At the start of 2013, there was a strong appetite for the buy-to-let market in the UK, with many current landlord insurance customers looking to expand their portfolios and new buyers trying to come onto the market.
However, many may have feared a dulling of the private rented sector in the past few months as more and more people found it more affordable to buy their own house thanks to governmental schemes like Funding for Lending and Help to Buy.
These worries have been allayed, though, by the latest figures from the Council of Mortgage Lenders (CML) which have shown that investors are still looking to put their money into the sector thanks to a level of demand that has remained sustained despite a higher number of new buyers making their own way onto the property ladder.
It said that the number of mortgages afforded to buy-to-let investors amounted to 40,000 in the second quarter of the year, with the value of these totalling some £5.1 billion. What was most impressive was the way this compared to a year ago.

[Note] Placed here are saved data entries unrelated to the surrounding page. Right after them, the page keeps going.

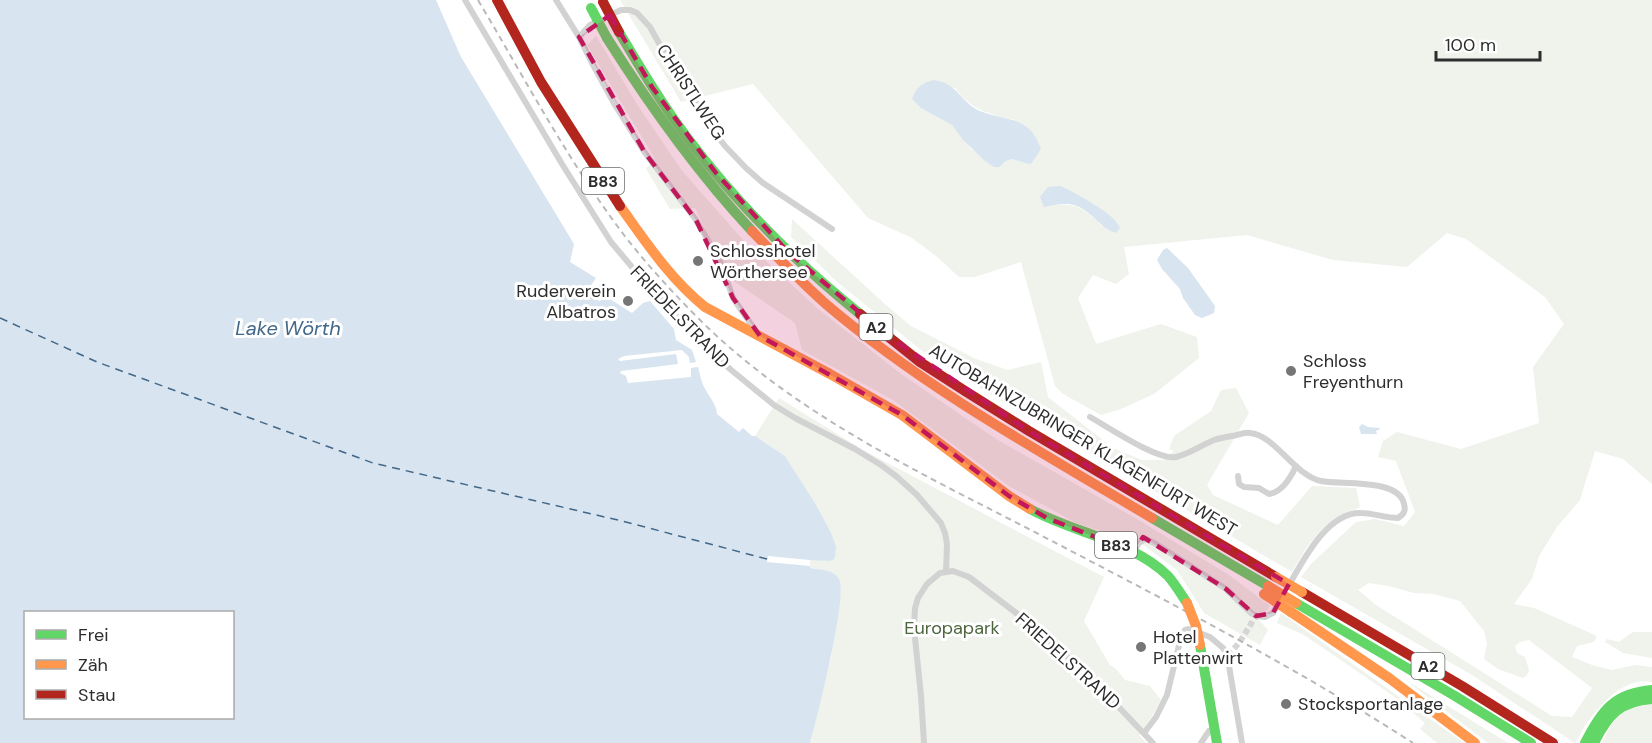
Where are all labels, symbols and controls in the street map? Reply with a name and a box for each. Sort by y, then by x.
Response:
scale bar [1436,24,1540,62]
text: 100 m [1445,33,1496,57]
street label: CHRISTLWEG [651,39,731,145]
road number: B83 [582,168,624,194]
place label: Schlosshotel Wörthersee [710,239,816,284]
marker: Schlosshotel Wörthersee [691,254,705,268]
street label: FRIEDELSTRAND [625,261,735,373]
place label: Ruderverein Albatros [516,279,616,324]
marker: Ruderverein Albatros [621,294,635,308]
road number: A2 [860,314,892,340]
water label: Lake Wörth [235,315,341,341]
street label: AUTOBAHNZUBRINGER KLAGENFURT WEST [925,338,1241,542]
place label: Schloss Freyenthurn [1303,349,1403,394]
marker: Schloss Freyenthurn [1284,364,1298,378]
road number: B83 [1095,532,1137,558]
street label: FRIEDELSTRAND [1010,607,1126,715]
legend [24,611,234,719]
park label: Europapark [904,616,1000,640]
text: Frei [78,623,109,647]
place label: Hotel Plattenwirt [1153,625,1243,670]
marker: Hotel Plattenwirt [1134,640,1148,654]
text: Zäh [78,653,108,677]
road number: A2 [1412,653,1444,679]
text: Stau [78,683,116,707]
place label: Stocksportanlage [1298,692,1443,716]
marker: Stocksportanlage [1279,697,1293,711]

In the midst of 2012, LSL Property Services was continuously reporting new record highs for monthly rental prices, pushing landlord sentiment ever higher and making more and more people buy.
And despite the fact that rental price increases have been far more subdued in 2013 so far, the CML reports that the number of mortgages approved in the second quarter of the year was 19 per cent higher than the same period a year ago. The value of these was also considerably increased, amounting to 31 per cent growth in the space of just 12 months.
George Spencer, chief executive of online lettings company Rentify, said: "This growth is fuelled by a renewed appetite from investors - both experienced and novice alike, along with better availability of buy-to-let mortgages at lower rates and with looser criteria than at any time in the past five years."